1) This variation map overview of the #treaties has some nice changes from the usual presentation. The colour coding groups them better, so that you can see at a glance (for example) why Treaty 1 is not actually the first treaty but rather the first post-Confed treaty. (thread)
2) The gray area is described as "Land for which there are no treaties" which improves on the problematic use of "unceded" as a contrast to "treaty". Treaties are *not* examples of "surrender" despite what we're constantly told about "land sales" between "consenting" parties.
3) There are a number of reasons to be cautious about labeling treaties this way (as the opposite of 'unceded' - which is ostensibly 'lawfully surrendered'):

First, the treaties are not homogenous. They cannot be lumped in together and talked about as if they're all the same.
4) Second, the written texts which do actually use phrases that imply massive swaths of territory were "ceded, yielded, surrendered" cannot possibly be understood as the sole & legitimate interpretation of the spirit of those treaties.
5) Anyone who's actually studied them knows that the written texts were so different from the verbal negotiations, expectations & promises made by and for the negotiating parties that the textual alterations would themselves be considered a crime under contract law (then & now).
6) Even if a particular treaty did in fact constitute a land ‘surrender,’ in the eyes of *all* its signatories (a big "if" in itself), it also assumes that the treaty was never voided by ‘breach of contract’.
7) Treaty 1, for example, was broken - even by its altered, duplicitous *written* terms - by "the Dominion" of Canada almost before the ink was dry.
8) Some of the ways in which the spirit & letter of the treaty was broken include:

a) *deliberate* failure on the part of the colonial regime to incorporate the verbal understandings and promises of both parties;
9) ... b) imposition of external legislation such as the Indian Act (which had iterations or proto-iterations imposed on Manitoba in 1874 that were themselves violations of Treaty 1);

c) broken promises with respect to "reserve land" locations, sizes, and boundaries; ...

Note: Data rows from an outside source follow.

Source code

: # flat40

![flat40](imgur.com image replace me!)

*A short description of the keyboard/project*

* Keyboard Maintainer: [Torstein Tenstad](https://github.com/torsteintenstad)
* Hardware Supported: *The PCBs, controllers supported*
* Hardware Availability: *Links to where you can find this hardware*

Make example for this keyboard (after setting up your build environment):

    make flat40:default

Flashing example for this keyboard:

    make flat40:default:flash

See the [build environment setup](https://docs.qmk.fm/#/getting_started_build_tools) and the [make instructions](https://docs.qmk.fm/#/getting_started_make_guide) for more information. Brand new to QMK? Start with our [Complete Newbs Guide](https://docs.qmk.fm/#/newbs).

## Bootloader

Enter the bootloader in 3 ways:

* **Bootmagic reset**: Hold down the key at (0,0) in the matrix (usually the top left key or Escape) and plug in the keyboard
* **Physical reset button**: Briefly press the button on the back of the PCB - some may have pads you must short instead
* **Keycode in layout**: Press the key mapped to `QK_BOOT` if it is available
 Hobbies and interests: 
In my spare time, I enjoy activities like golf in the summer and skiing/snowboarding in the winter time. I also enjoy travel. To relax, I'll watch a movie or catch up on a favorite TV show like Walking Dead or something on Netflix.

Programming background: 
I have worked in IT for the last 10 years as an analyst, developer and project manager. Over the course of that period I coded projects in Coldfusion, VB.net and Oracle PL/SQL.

10) and d) state & non-state land thefts & land encroachments, including the foundation of illegal settler colonies on designated reserve land. The Town of Selkirk was itself a monumental breach of Treaty 1's promises to the People of Peguis at what was then called "St. Peter's."

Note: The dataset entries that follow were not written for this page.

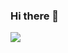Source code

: ### Hi there 👋

<img align="center" src="https://github-readme-stats.vercel.app/api/<CARD_TYPE>/?username=<Spartans3>&theme=<slateorange>" />


<!--
**Spartans3/Spartans3** is a ✨ _special_ ✨ repository because its `README.md` (this file) appears on your GitHub profile.

Here are some ideas to get you started:

- 🔭 I’m currently working on ...
- 🌱 I’m currently learning ...
- 👯 I’m looking to collaborate on ...
- 🤔 I’m looking for help with ...
- 💬 Ask me about ...
- 📫 How to reach me: ...
- 😄 Pronouns: ...
- ⚡ Fun fact: ...
-->
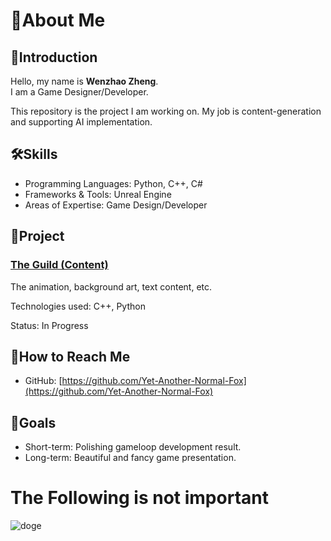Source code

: # 🌟About Me

## 🚀Introduction
Hello, my name is **Wenzhao Zheng**.  
I am a Game Designer/Developer.  

This repository is the project I am working on. My job is content-generation and supporting AI implementation. 

## 🛠️Skills
- Programming Languages: Python, C++, C#
- Frameworks & Tools: Unreal Engine
- Areas of Expertise: Game Design/Developer

## 🧩Project
### [The Guild (Content)](https://github.com/southern-cross-ai/-Content-/)
The animation, background art, text content, etc.

Technologies used: C++, Python

Status: In Progress

## 🚦How to Reach Me
- GitHub: [https://github.com/Yet-Another-Normal-Fox](https://github.com/Yet-Another-Normal-Fox)


## 👥Goals
- Short-term: Polishing gameloop development result. 
- Long-term: Beautiful and fancy game presentation.

# The Following is not important
![doge](https://picx.zhimg.com/80/v2-155e4bb8087bc4d22dc21aa524aeacfe_1440w.webp?source=2c26e567)

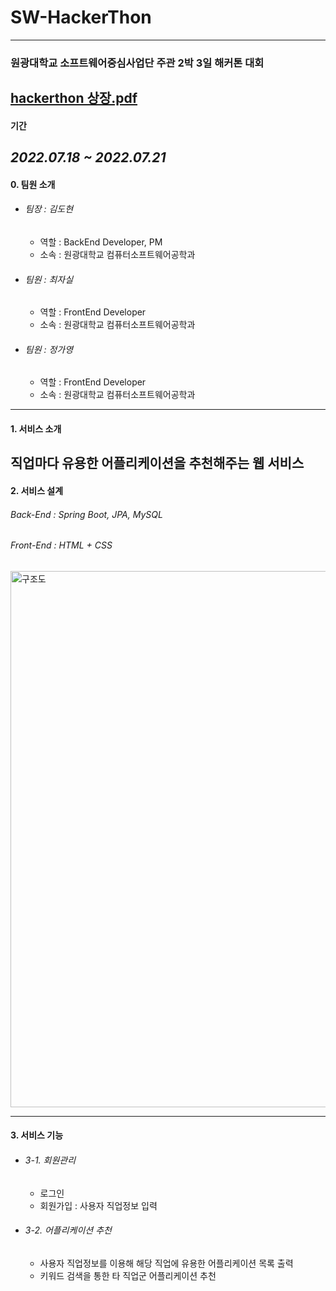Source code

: # **SW-HackerThon**
---
### **원광대학교 소프트웨어중심사업단 주관 2박 3일 해커톤 대회**

[hackerthon 상장.pdf](https://github.com/laykis/SW-HackerThon/files/9704163/hackerthon.pdf)
---
#### **기간**  
  
*2022.07.18 ~ 2022.07.21*
---
#### **0. 팀원 소개**
  - ###### 팀장 : 김도현
    - 역할 : BackEnd Developer, PM
    - 소속 : 원광대학교 컴퓨터소프트웨어공학과
  - ###### 팀원 : 최자실
    - 역할 : FrontEnd Developer
    - 소속 : 원광대학교 컴퓨터소프트웨어공학과
  - ###### 팀원 : 정가영
    - 역할 : FrontEnd Developer
    - 소속 : 원광대학교 컴퓨터소프트웨어공학과
---
#### **1. 서비스 소개**

직업마다 유용한 어플리케이션을 추천해주는 웹 서비스
---
#### **2. 서비스 설계**

###### *Back-End* : Spring Boot, JPA, MySQL
###### *Front-End* : HTML + CSS

<img width="858" alt="구조도" src="https://user-images.githubusercontent.com/73100987/193773756-4ac9da29-8886-48ee-934d-8d03c5de7a0c.png">

---
#### **3. 서비스 기능**

- ###### *3-1. 회원관리*
  - 로그인
  - 회원가입 : 사용자 직업정보 입력

- ###### *3-2. 어플리케이션 추천*
  - 사용자 직업정보를 이용해 해당 직업에 유용한 어플리케이션 목록 출력
  - 키워드 검색을 통한 타 직업군 어플리케이션 추천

11) People interested in the details of just one aspect of this process & some of the First Nations resistance to it may find my M.A. thesis on the topic of some use: "'As She Shall Deem Just': Treaty 1 & the Ethnic Cleansing of the St. Peter's Reserve, 1871-1934" (U of M, 2009)
12) Any uncritical description of Treaty 1 as a "land surrender" fails to recognize that land was not only not surrendered in some kind of consensual land sale, but even by the terms that did get incorporated into text, it was completely breached & voided by 1874 at the latest.
13) Even by European property and contract laws (then and now) -- and I am not suggesting that ought to be the standard -- this suggests that *all* of southern Manitoba (if not most of Canada) remains unceded territory.
14) Settlers complaining that First Nations get "special privileges" for exercising treaty rights not only don't know the facts or history, but ironically seem unaware that the only alternative to honouring the treaties is to give everything back. #LandBack
15) That's what we're supposed to do when we steal something. We either make amends, and compromise in a way that *the aggrieved parties actually consent to*, or we give it all back.